OK thanks, that makes total sense.

I’ll have a play about with the variant configs to see if I can get the right ordering then submit changes if successful.

I’m currently writing a sketch to test variant coherency. I will share it this afternoon.

[fpiSTM – Fri Jan 11, 2019 12:26 pm] –
I’m currently writing a sketch to test variant coherency. I will share it this afternoon.

Great, thanks.

[BennehBoy – Fri Jan 11, 2019 2:13 pm] –

[fpiSTM – Fri Jan 11, 2019 12:26 pm] –
I’m currently writing a sketch to test variant coherency. I will share it this afternoon.

Great, thanks.

First shot. I will add some other check.

https://gist.github.com/fpistm/93f26012 … 6383e4f314

Nice.

Although I’m thinking that getting the correct PXy refs might be too much of a kludge.

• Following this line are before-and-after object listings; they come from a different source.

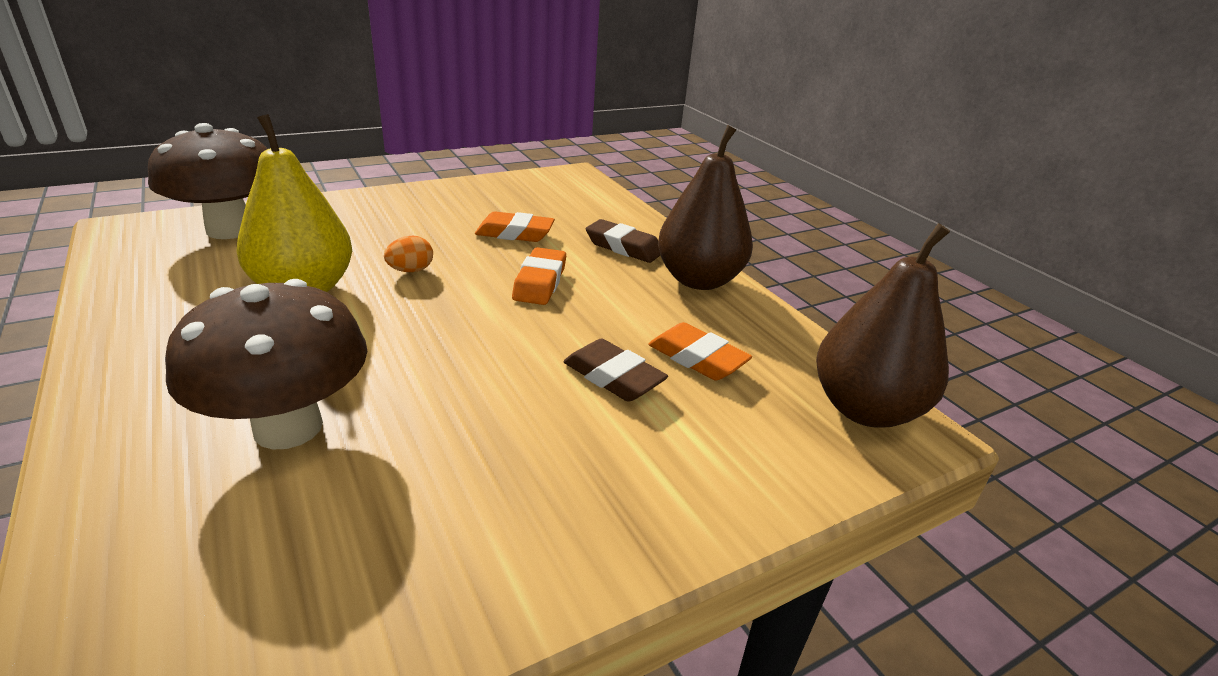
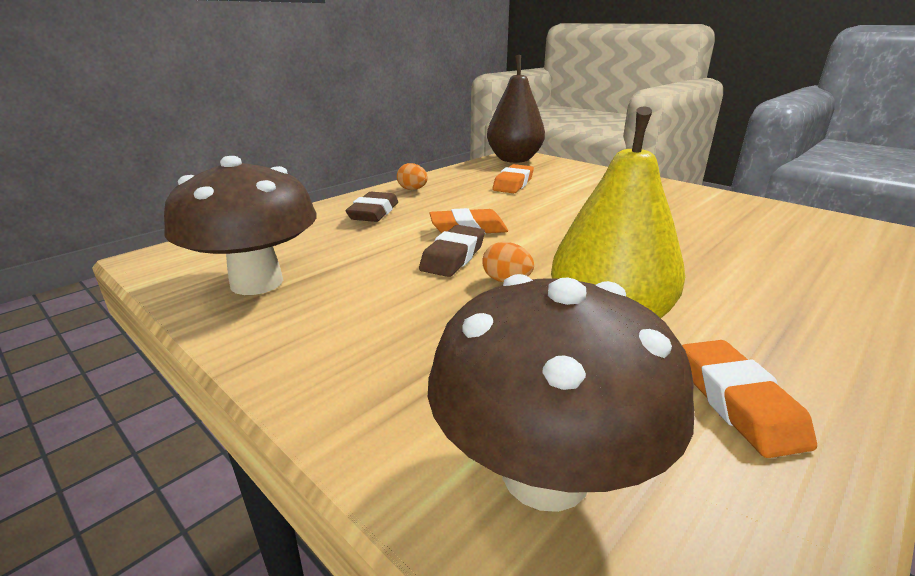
camera: 105 degrees left, 5 degrees down
brown mushroom [165,279,367,449] -> brown mushroom moved to [164,156,316,295]
orange eraser [475,211,555,242] -> orange eraser moved to [682,340,817,458]
brown eraser [563,339,668,402] -> brown eraser moved to [419,225,485,277]
brown pear [658,125,753,290] -> orange egg [397,163,428,190]

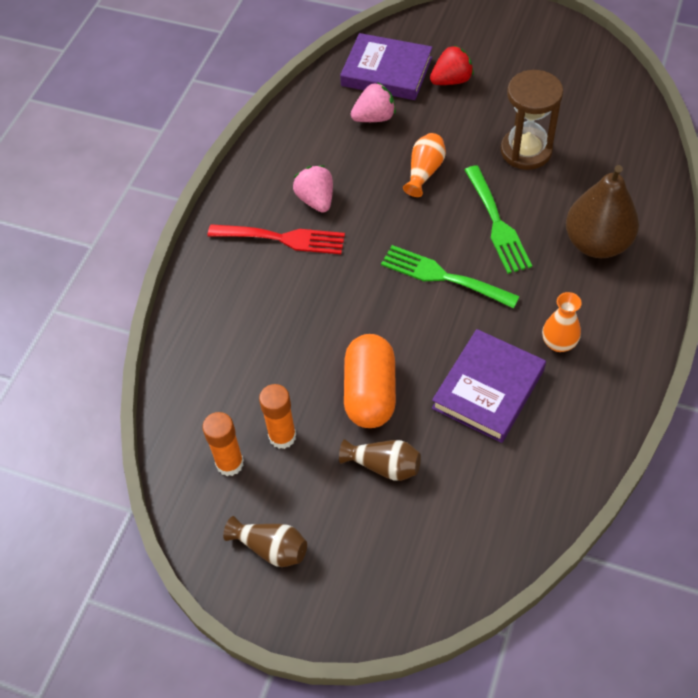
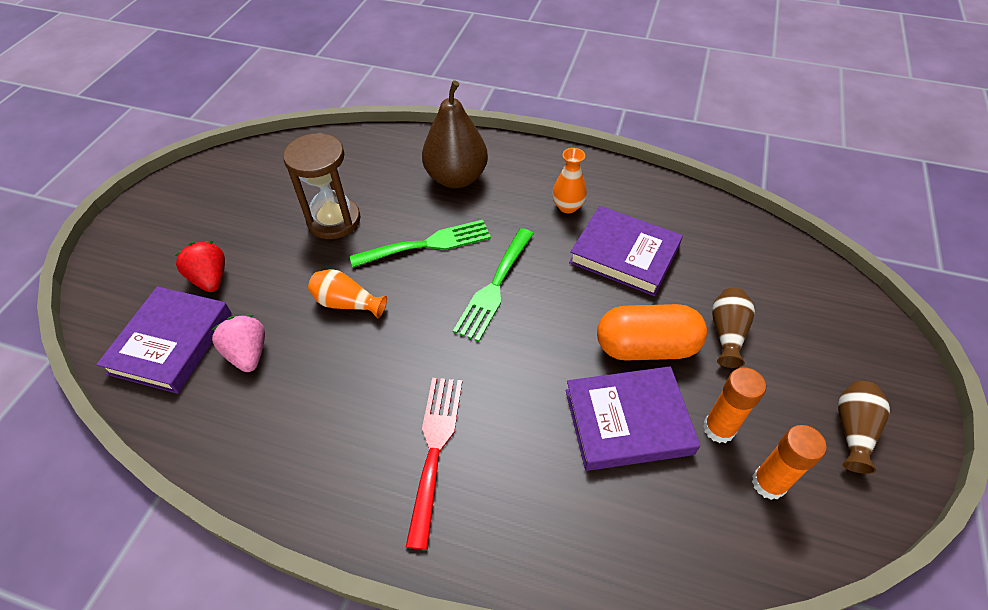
camera: 95 degrees left, 5 degrees down
pink strawberry [293,165,333,213] -> none
none -> purple book [566,366,700,471]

This tool will help for now I think.

@fpiSTM

Is the ADC configured to be only 10 bit for Arduino AVR compatibility?

Any way to have the full 12 bits?

Just had a look at wiring_analog.c

Presumably we could make the _readResolution adjustable somehow?

Presently it is fixed at 10:

static int _readResolution = 10;

From what I can tell ESP has code in their HAL to handle the resolution (up to 12 bit h/w or 16 bit s/w).

Hum, in fact there is a misalignment as in fact this is 12b resolution:

https://github.com/stm32duino/Arduino_C … log.c#L550
And defined also here:
https://github.com/stm32duino/Arduino_C … ino.h#L279

In fact, this should be this, I guess:
static int _readResolution = ADC_RESOLUTION;

Tested & working, I’ll submit a PR once I’m able

Hum, in fact this is not an issue.
https://www.arduino.cc/reference/en/lan … esolution/
By default, resolution is well 10 bits.
Conversion is done in 12bits but mapped to 10.
As mentioned in the Arduino API reference:
The Due, Zero and MKR Family boards have 12-bit ADC capabilities that can be accessed by changing the resolution to 12. This will return values from analogRead() between 0 and 4095.
So user have to explicitly request 12 bits.
// change the resolution to 12 bits
analogReadResolution(12);

My bad, thanks for pointing that out.

After reading thorough this thread, I’m still confused.

Examples:
digitalWrite(PC13,0) turns on the LED on a blue pill.
digitalWrite(PC_13,0) does not.

Serial.print(PC13) prints 17.
Serial.print(PC_13) prints 45.

digitalWriteFast(PC13,0) gives a compile error
digitalWriteFast(PC_13,0) compiles but does not turn on the LED

PXn is the pin number as in all Arduino API.
PY_n is a type pinname, it represent the GPIO port and bit.

That’s why they have not the same value.

digitalWrite(PC13,0); // turns on the LED on a blue pill. --> ok as this API use the pin number
digitalWrite(PC_13,0); // does not. --> not ok as this is the piname while it waits the pin number.

digitalWriteFast(PC13,0); // gives a compile error --> compiler wait a pinname type not a pin number so this is ok
digitalWriteFast(PC_13,0); // compiles but does not turn on the LED --> this should while the pin has been configured before using pinmode(PC13, OUTPUT);

I was using pinMode(PC_13,OUTPUT) for testing digitalWriteFast().

It does work as you describe for pinMode(PC13,OUTPUT) followed by digitalWriteFast(PC_13,x).

It would make more sense if pinMode() understood both formats.

I found a macro in pins_arduino.h to do the conversion: #define digitalPinToPinName(p) ...

[fredbox – Sat Feb 16, 2019 4:36 pm] –

It would make more sense if pinMode() understood both formats.

Unfortunately, this could not be done as pinMode is a C API and official Arduino API.
MAybe convert digital API to C++ could be a solution.